2016-11-17T08:25:41+00:001 Comment

Putting you customer somewhere down the food chain

If you think that Proximus, now Belgacom mobile (the Belgian nationalized mobile phone company) is bad try this for size! The following story is a good example of designing a credit procedure that touches the customer and alientates them right from the start.
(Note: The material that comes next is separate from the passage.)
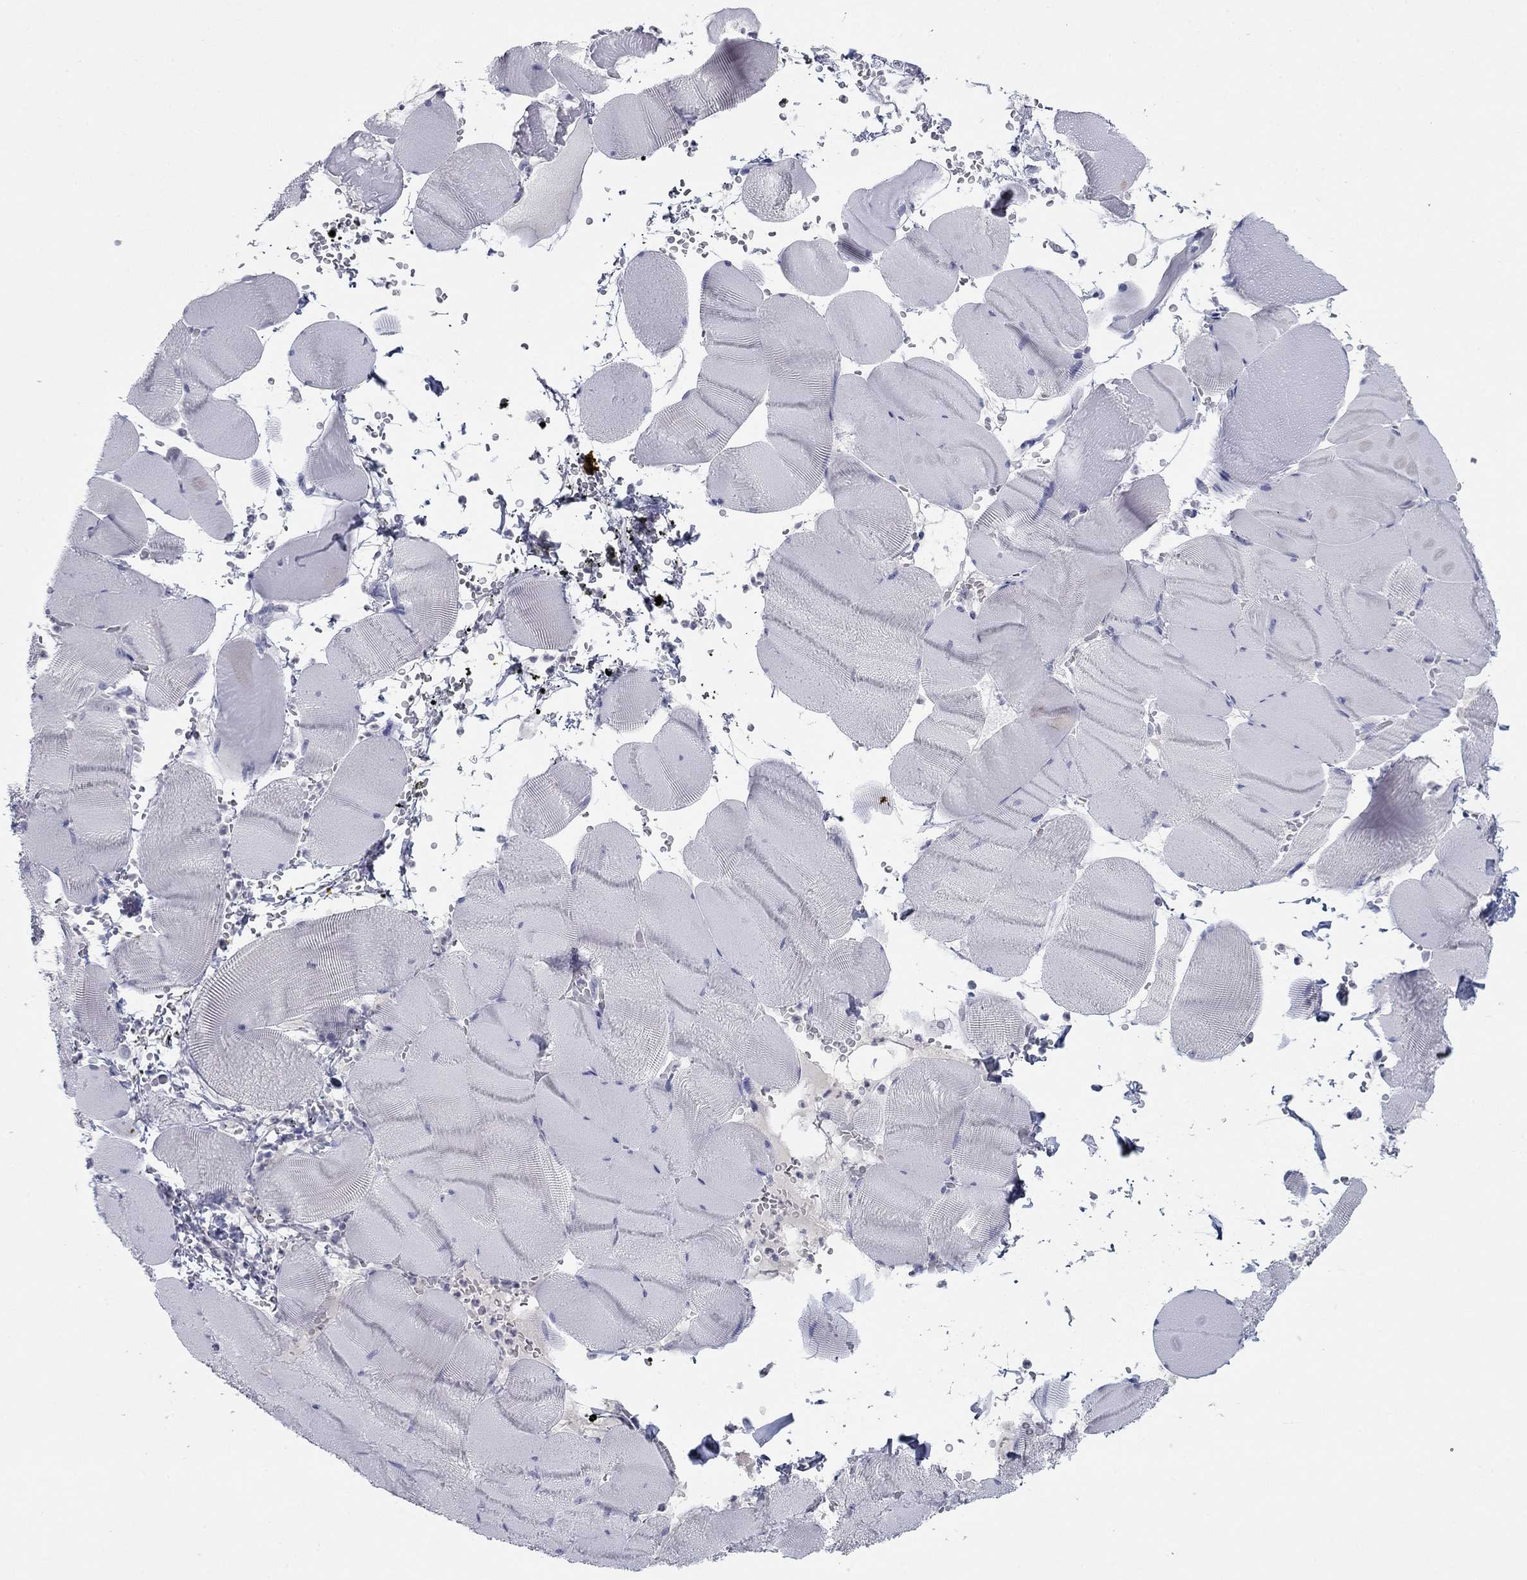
{"staining": {"intensity": "negative", "quantity": "none", "location": "none"}, "tissue": "skeletal muscle", "cell_type": "Myocytes", "image_type": "normal", "snomed": [{"axis": "morphology", "description": "Normal tissue, NOS"}, {"axis": "topography", "description": "Skeletal muscle"}], "caption": "There is no significant staining in myocytes of skeletal muscle. The staining is performed using DAB (3,3'-diaminobenzidine) brown chromogen with nuclei counter-stained in using hematoxylin.", "gene": "PLS1", "patient": {"sex": "male", "age": 56}}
Recently I started a new assignment in Germany and so needed to buy a German SIM card for my mobile Phone. I chose T-Mobile (the biggest supplier in Germany). The following describes their approach to customer awareness and demonstrates the internal workings of their business processes:

1 Visit T-Mobile Shop in Leverkusen
a. Wait 30 minutes to be served
b. Friendly assistant (speaks only a very little English)- OK
c. Explain my needs – business use, lots of international calls etc., give permission for them to take as much from my account or from my Master card they need to cover my bills.
d. Walk out with Sim card
e. 2 hours later active.
2. All contracts, letters and bills in German
3. Cannot set up my answer phone - do not understand German (I speak Dutch and English but these are not options)
4. Visit website – no website in any other language than German
5. Get help - someone calls and I am given a special number, obtain the option for my outgoing answer phone message in English!
6. (Two weeks later) phone service stops working – German message, don’t understand it – get help. Message says “Use another phone to call this number.”
a. My German friend calls the number : they refuse to speak to her because she is not me!
b. We ask for English customer support – not an option!
c. A colleague then calls telling that I do not speak German so please speak to talk to them instead, eventually they agree.
d. Phone is cut off because I have spent 260EUR on international calls, Remedy:
i. I must go to a post office and pay in 260EUR in cash
ii. Obtain a receipt
iii. Fax the receipt to a special number
iv. Phone will be re-connected
e. Go to bank - obtain cash
f. Go to T-Mobile shop to pay in cash and to tell them to increase my credit.
i. No one speaks English
ii. Cannot pay my bill in the shop – must go to Post Office
g. Find Post office – pay in cash – must pay 8EURs extra for paying in cash
h. Send Fax and letter
i. Phone re-connected quickly – but for how long?
It seems incredible to me that such a high technology company cannot contact the customer prior to their credit limit being reached, that they cannot inform the customer in advance what their credit limit is! That customer’s cannot pay in money in their own shops!
Proximus (covering a client base of a fraction of the size of T-Mobile) has customer service and a website in four languages, it has shops in every town that are open right through the day, they will take your money and they treat you with respect. + their technological options seem way ahead of T-Mobile re their answerpohne (T-Mobile have no delete message, save message or auto dial caller options.
I am NOT a typical Brit that expects everyone to speak English, but I have just arrived in Germany and have not yet had time to learn the language and I cannot believe that there are no other people living Germany that do not speak German either?

I think we should invent an award for the worst business process ever - any contenders?